Несколько секунд Мария мучительно думал.
– Потому что он из железа сделан, – сказал он, – вот почему. А это железо можно подойти и потрогать.
– То есть ты хочешь сказать, что реальным его делает некая субстанция, из которой он состоит?
Мария задумался.
– В общем, да, – сказал он.
– Вот поэтому мы Аристотеля и рисуем. Потому что до него никакой субстанции не было, – сказал Володин.
– А что же было?
– Был главный небесный автомобиль, – сказал Володин, – по сравнению с которым твой шестисотый «мерседес» – говно полное. Этот небесный автомобиль был абсолютно совершенным. И все понятия и образы, относящиеся к автомобильности, содержались в нем одном. А так называемые реальные автомобили, которые ездили по дорогам Древней Греции, считались просто его несовершенными тенями. Как бы проекциями. Понял?
– Понял. Ну и что дальше?
– А дальше Аристотель взял и сказал, что главный небесный автомобиль, конечно, есть. И все земные машины, разумеется, являются просто его искаженными отражениями в тусклом и кривом зеркале бытия. В то время спорить с этим было нельзя. Но кроме первообраза и отражения, сказал Аристотель, есть еще одна вещь. Тот материал, который принимает форму этого автомобиля. Субстанция, обладающая самосуществованием. Железо, как ты выразился. И вот эта субстанция и сделала мир реальным. С нее вся эта ебаная рыночная экономика и началась. Потому что до этого все вещи на земле были просто отражениями, а какая реальность, скажи мне, может быть у отражения? Реально только то, что эти отражения создает.
– Ну знаете, – заметил я тихо, – это еще большой вопрос.
Володин проигнорировал мои слова.
– Понятно? – спросил он Марию.
– Понятно, – ответил Мария.
– Что тебе понятно?
– Понятно, что ты псих в натуре. Какие же в Древней Греции могли быть автомобили?
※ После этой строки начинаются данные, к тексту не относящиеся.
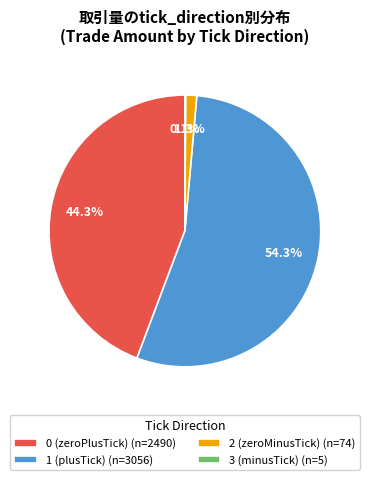

Does any single category account for the majority?

Yes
– Фу, – сказал Володин. – Как это мелко и безошибочно. Тебя так и правда скоро выпишут.
– Дай-то Бог, – сказал Мария.
Сердюк поднял голову и внимательно посмотрел на Марию.
– Ты, Мария, – сказал он, – сильно за последнее время ссучился, вот что. В духовном смысле.
– А мне отсюда выйти нужно, понял? Я не хочу, чтобы у меня здесь вся жизнь прошла. Кому я через десять лет нужен буду?
– Дурак ты, Мария, – презрительно сказал Сердюк. – Неужели ты не понимаешь, что у вас с Арнольдом любовь только здесь может быть?
– Фильтруй базар! А то я тебе, журавлиная морда, этим бюстом башку разобью.
– Ну попробуй, козел, – сказал побледневший Сердюк, вставая со стула, – попробуй!
– А я и пробовать не буду, – тоже вставая, ответил Мария, – я просто сделаю, и все. За такие слова убивают в натуре.
Он шагнул к столу и взял бюст.
Дальнейшее заняло от силы несколько секунд. Мы с Володиным вскочили со своих мест. Володин обхватил руками рванувшегося к Марии Сердюка. Лицо Марии исказилось гримасой ярости; он поднял бюст над головой, замахнулся им и шагнул к Сердюку. Я оттолкнул Марию и увидел, что Володин схватил Сердюка таким образом, что прижал его руки к туловищу, и если Мария все-таки ударит его бюстом, тот не сможет даже закрыться ладонями. Я попытался разорвать руки Володина, сцепленные на груди у закрывшего глаза и блаженно улыбающегося Сердюка, и вдруг заметил, что Володин с ужасом смотрит мне за спину. Я повернул голову и увидел мертвое гипсовое лицо с пыльными бельмами глаз, медленно опускающееся на меня из-под засиженного мухами штукатурного неба.